Il taser entrerà ufficialmente nel corredo delle forze dell’ordine. La sperimentazione fatta finora è stata positiva e ora il taser viene promosso. Il Regolamento che disciplina l’uso della pistola ad impulsi elettrici per polizia, carabinieri e guardia di finanza sarà approvato domani in via preliminare dal Consiglio dei ministri; dopo il passaggio al Consiglio di Stato per un parere, il testo tornerà in cdm per via libera definitivo.

La sperimentazione avviata dall‘allora ministro Salvini che aveva dichiarato „aiuterà migliaia di agenti a fare il proprio lavoro“, in dodici città italiane ed era finita giugno 2019.

Ma esperti e associazioni per i diritti umani lanciano l’allerta.

L’agenzia di stampa Reuters in una documentata inchiesta che ha preso in esame tutti i documenti ufficiali sui casi di incidenti con l’uso di pistola elettrica negli Usa dai primi anni duemila ad oggi. Dai risultati sono emersi numeri importanti che fanno riflettere. Da quando il taser si è diffuso ed è stato adottato dai vari dipartimento di polizia negli Stati Uniti, infatti, si sono registrati ben 1.005 incidenti in cui persone sono morte dopo che gli agenti le hanno stordite con la scarica elettrica. In molti casi ovviamente non è possibile stabilire con precisione quale sia stato il ruolo del taser visto che gli agenti hanno usato anche altri metodi coercitivi ma in base alle autopsie su oltre settecento casi presi in esame, oltre un centinaio descrivono il taser come causa o come fattore principale che ha contribuito alla morte.

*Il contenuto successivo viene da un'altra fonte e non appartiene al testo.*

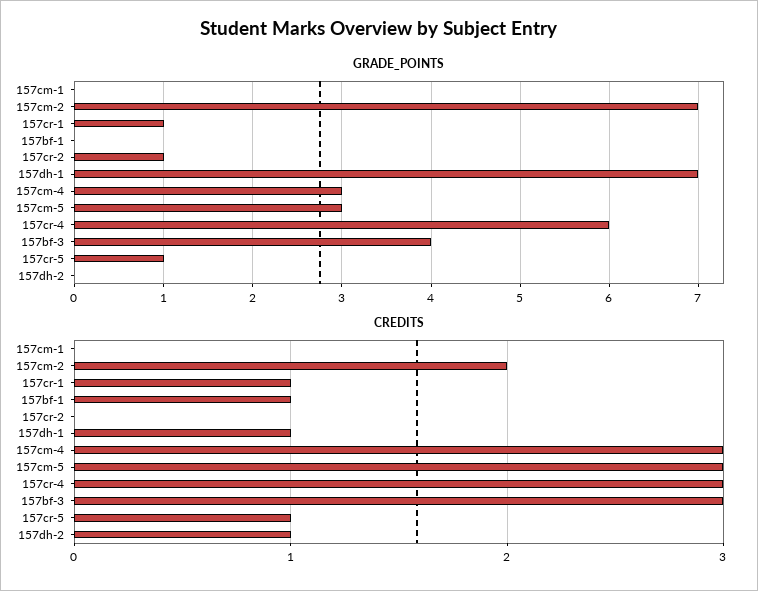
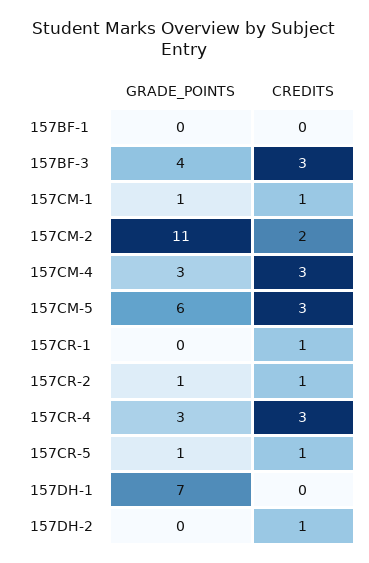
  {
    "GRADE_POINTS": {
-     "157cm-1": 0,
+     "157cm-1": 1,
-     "157cm-2": 7,
+     "157cm-2": 11,
-     "157cr-1": 1,
+     "157cr-1": 0,
      "157bf-1": 0,
      "157cr-2": 1,
      "157dh-1": 7,
      "157cm-4": 3,
-     "157cm-5": 3,
+     "157cm-5": 6,
-     "157cr-4": 6,
+     "157cr-4": 3,
      "157bf-3": 4,
      "157cr-5": 1,
      "157dh-2": 0
    },
    "CREDITS": {
-     "157cm-1": 0,
+     "157cm-1": 1,
      "157cm-2": 2,
      "157cr-1": 1,
-     "157bf-1": 1,
+     "157bf-1": 0,
-     "157cr-2": 0,
+     "157cr-2": 1,
-     "157dh-1": 1,
+     "157dh-1": 0,
      "157cm-4": 3,
      "157cm-5": 3,
      "157cr-4": 3,
      "157bf-3": 3,
      "157cr-5": 1,
      "157dh-2": 1
    }
  }

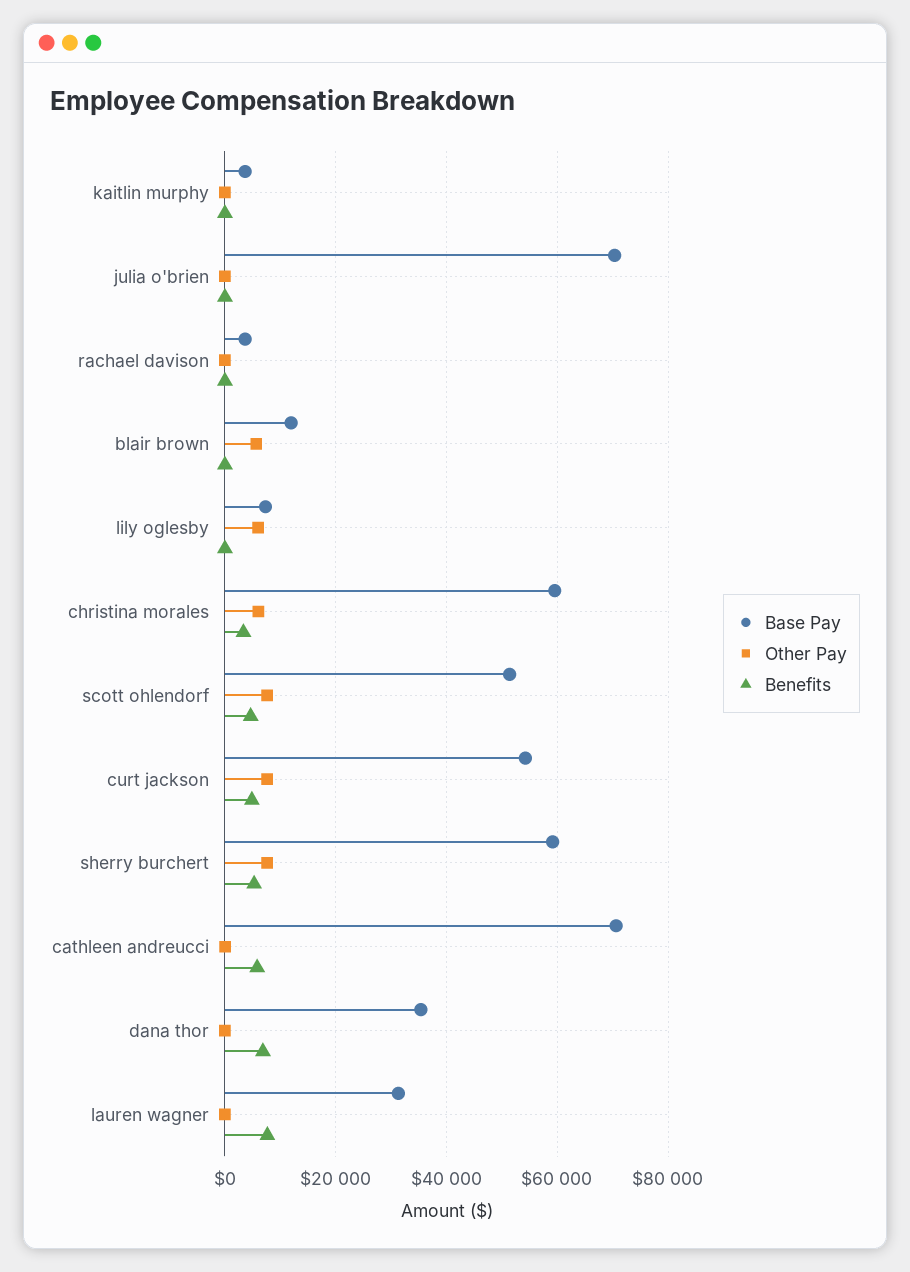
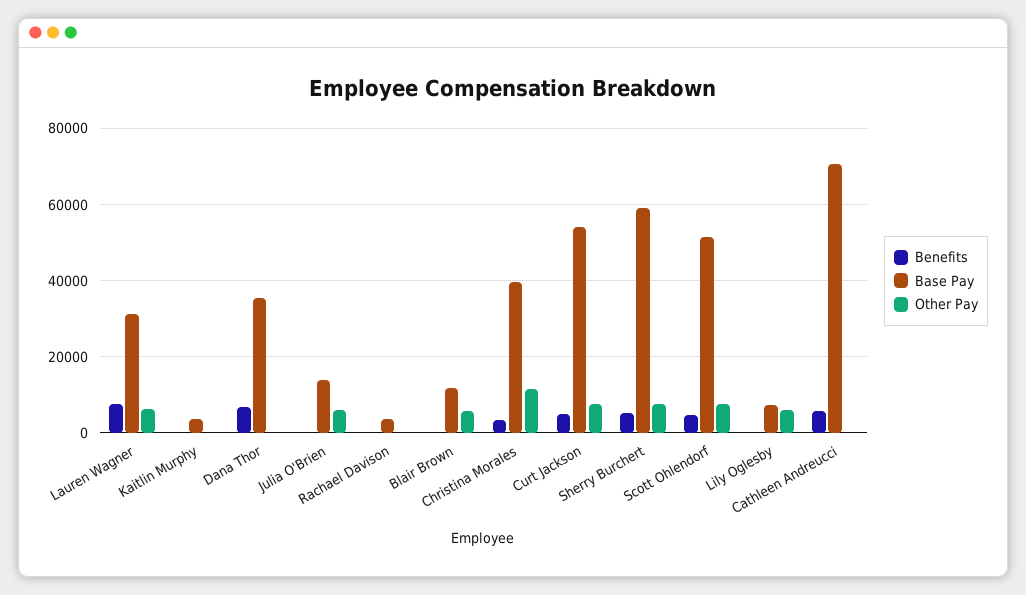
  {
    "Base Pay": {
      "kaitlin murphy": 4000,
-     "julia o'brien": 70000,
+     "julia o'brien": 14000,
      "rachael davison": 4000,
      "blair brown": 12000,
      "lily oglesby": 8000,
-     "christina morales": 60000,
+     "christina morales": 40000,
      "scott ohlendorf": 52000,
      "curt jackson": 54000,
      "sherry burchert": 60000,
      "cathleen andreucci": 70000,
      "dana thor": 36000,
      "lauren wagner": 32000
    },
    "Other Pay": {
      "kaitlin murphy": 0,
-     "julia o'brien": 0,
+     "julia o'brien": 6000,
      "rachael davison": 0,
      "blair brown": 6000,
      "lily oglesby": 6000,
-     "christina morales": 6000,
+     "christina morales": 12000,
      "scott ohlendorf": 8000,
      "curt jackson": 8000,
      "sherry burchert": 8000,
      "cathleen andreucci": 0,
      "dana thor": 0,
-     "lauren wagner": 0
+     "lauren wagner": 6000
    },
    "Benefits": {
      "kaitlin murphy": 0,
      "julia o'brien": 0,
      "rachael davison": 0,
      "blair brown": 0,
      "lily oglesby": 0,
      "christina morales": 4000,
      "scott ohlendorf": 4000,
      "curt jackson": 4000,
      "sherry burchert": 6000,
      "cathleen andreucci": 6000,
      "dana thor": 6000,
      "lauren wagner": 8000
    }
  }

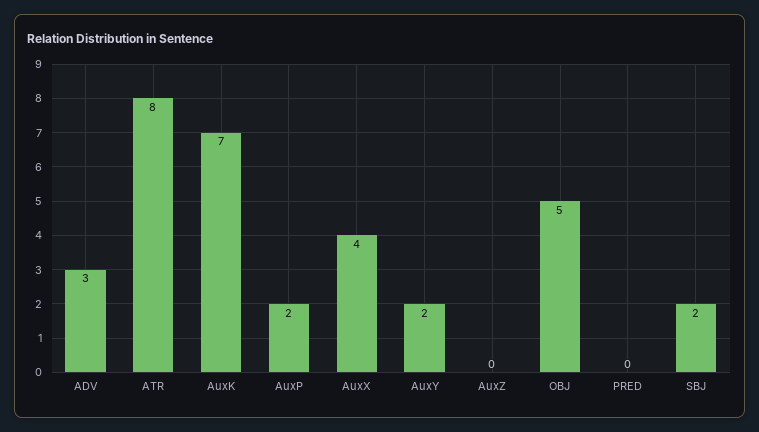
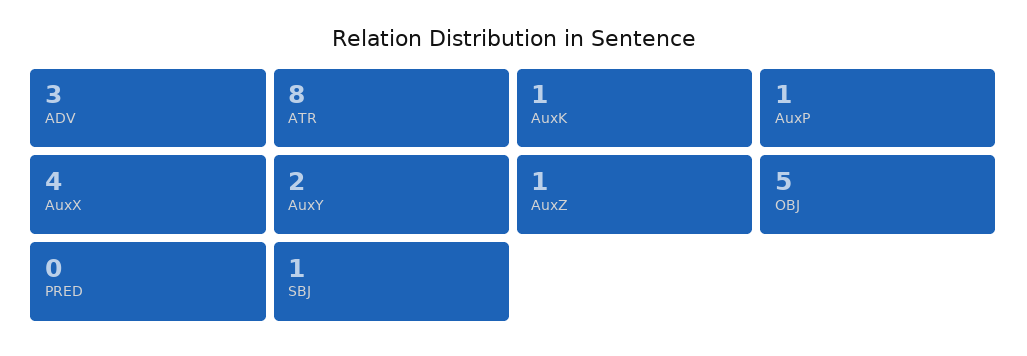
  {
    "ADV": 3,
    "ATR": 8,
-   "AuxK": 7,
+   "AuxK": 1,
-   "AuxP": 2,
+   "AuxP": 1,
    "AuxX": 4,
    "AuxY": 2,
-   "AuxZ": 0,
+   "AuxZ": 1,
    "OBJ": 5,
    "PRED": 0,
-   "SBJ": 2
+   "SBJ": 1
  }

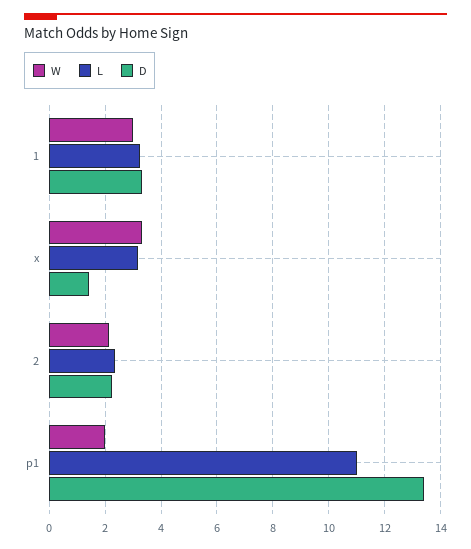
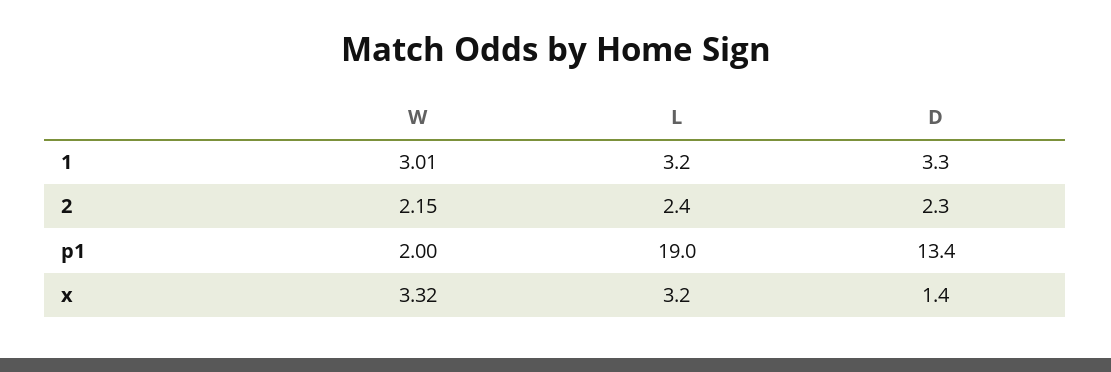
  {
    "W": {
      "1": 3.01,
      "x": 3.32,
      "2": 2.15,
      "p1": 2
    },
    "L": {
      "1": 3.2,
      "x": 3.2,
      "2": 2.4,
-     "p1": 11
+     "p1": 19
    },
    "D": {
      "1": 3.3,
      "x": 1.4,
      "2": 2.3,
      "p1": 13.4
    }
  }

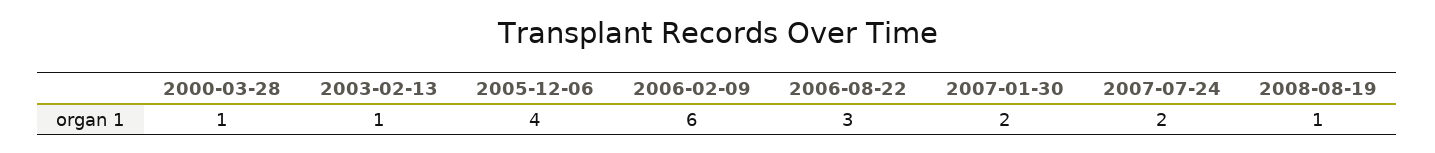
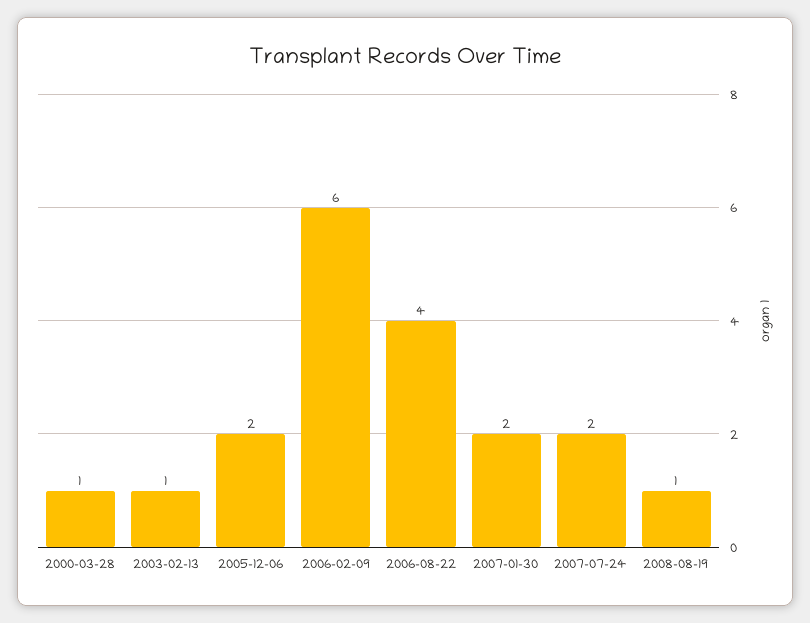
  {
    "2000-03-28": 1,
    "2003-02-13": 1,
-   "2005-12-06": 4,
+   "2005-12-06": 2,
    "2006-02-09": 6,
-   "2006-08-22": 3,
+   "2006-08-22": 4,
    "2007-01-30": 2,
    "2007-07-24": 2,
    "2008-08-19": 1
  }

L’azienda produttrice dal suo canto insiste sul fatto che le sue armi non sono quasi mai da incolpare quando qualcuno muore dopo essere stato stordito. Per il gruppo quelle morti quasi sempre derivano dall’uso di droghe, da condizioni fisiologiche sottostanti come problemi cardiaci o altri sistemi usati dalle forze di polizia. La compagnia asserisce che solo 24 persone sono morte a causa del taser – 18 per lesioni fatali alla testa o al collo nelle cadute causate da un colpo di Taser e sei da incendi scatenati dall’arco elettrico dell’arma. I taser infatti lanciano due dardi collegati alla pistola stordente con fili sottili. Quando i ganci colpiscono un bersaglio, si innesca una scarica paralizzante che dà alla polizia diversi secondi per trattenere il soggetto.

Nel 2007 l’ONU ha equiparato il Taser ad una forma di tortura.